§ **Description of the task**: From the top of the entries below through the line containing "pile C 49 et C50 (capot des sondes de", return every line exactly as written, please, and stop there.

§ **Data to examine**:
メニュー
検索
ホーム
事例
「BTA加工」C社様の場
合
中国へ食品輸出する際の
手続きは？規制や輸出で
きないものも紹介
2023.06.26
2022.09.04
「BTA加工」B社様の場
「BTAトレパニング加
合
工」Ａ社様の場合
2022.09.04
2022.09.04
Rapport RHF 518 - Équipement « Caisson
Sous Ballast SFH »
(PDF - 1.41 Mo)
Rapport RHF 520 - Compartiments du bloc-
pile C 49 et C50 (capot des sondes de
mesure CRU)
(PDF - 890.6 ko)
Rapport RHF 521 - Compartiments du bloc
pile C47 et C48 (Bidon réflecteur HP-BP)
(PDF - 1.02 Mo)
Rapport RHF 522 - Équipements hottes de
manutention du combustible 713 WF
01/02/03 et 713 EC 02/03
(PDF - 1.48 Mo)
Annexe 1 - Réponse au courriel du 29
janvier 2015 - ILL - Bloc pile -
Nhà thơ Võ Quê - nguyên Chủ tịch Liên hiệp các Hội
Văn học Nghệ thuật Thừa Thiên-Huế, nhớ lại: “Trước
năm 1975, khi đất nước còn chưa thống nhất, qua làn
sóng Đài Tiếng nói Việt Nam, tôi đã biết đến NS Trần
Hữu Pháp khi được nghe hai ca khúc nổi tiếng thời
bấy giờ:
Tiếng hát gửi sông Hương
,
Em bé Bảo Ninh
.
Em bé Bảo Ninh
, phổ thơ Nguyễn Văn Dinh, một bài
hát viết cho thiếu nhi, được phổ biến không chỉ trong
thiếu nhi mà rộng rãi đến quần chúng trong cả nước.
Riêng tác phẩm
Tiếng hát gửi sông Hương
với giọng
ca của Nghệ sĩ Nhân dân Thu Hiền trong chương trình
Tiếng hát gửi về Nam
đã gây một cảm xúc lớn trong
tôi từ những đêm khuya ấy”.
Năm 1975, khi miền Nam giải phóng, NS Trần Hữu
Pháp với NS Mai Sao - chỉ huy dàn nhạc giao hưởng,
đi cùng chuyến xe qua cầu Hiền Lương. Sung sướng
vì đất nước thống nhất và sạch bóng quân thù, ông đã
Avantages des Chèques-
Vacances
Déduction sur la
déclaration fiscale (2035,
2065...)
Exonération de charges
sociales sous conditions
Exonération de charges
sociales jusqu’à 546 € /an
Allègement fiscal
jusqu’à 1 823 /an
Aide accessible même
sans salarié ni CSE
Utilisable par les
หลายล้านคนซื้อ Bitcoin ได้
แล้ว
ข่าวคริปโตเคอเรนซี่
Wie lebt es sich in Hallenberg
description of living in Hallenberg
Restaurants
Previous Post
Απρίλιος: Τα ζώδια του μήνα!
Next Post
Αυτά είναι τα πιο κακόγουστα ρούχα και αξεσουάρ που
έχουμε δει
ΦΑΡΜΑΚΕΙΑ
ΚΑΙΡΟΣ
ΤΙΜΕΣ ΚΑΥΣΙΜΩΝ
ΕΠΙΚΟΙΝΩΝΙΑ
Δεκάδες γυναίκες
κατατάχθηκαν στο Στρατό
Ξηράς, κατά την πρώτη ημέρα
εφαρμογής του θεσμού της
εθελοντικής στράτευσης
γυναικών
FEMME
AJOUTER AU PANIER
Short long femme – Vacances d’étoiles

§ **Result below**:
メニュー
検索
ホーム
事例
「BTA加工」C社様の場
合
中国へ食品輸出する際の
手続きは？規制や輸出で
きないものも紹介
2023.06.26
2022.09.04
「BTA加工」B社様の場
「BTAトレパニング加
合
工」Ａ社様の場合
2022.09.04
2022.09.04
Rapport RHF 518 - Équipement « Caisson
Sous Ballast SFH »
(PDF - 1.41 Mo)
Rapport RHF 520 - Compartiments du bloc-
pile C 49 et C50 (capot des sondes de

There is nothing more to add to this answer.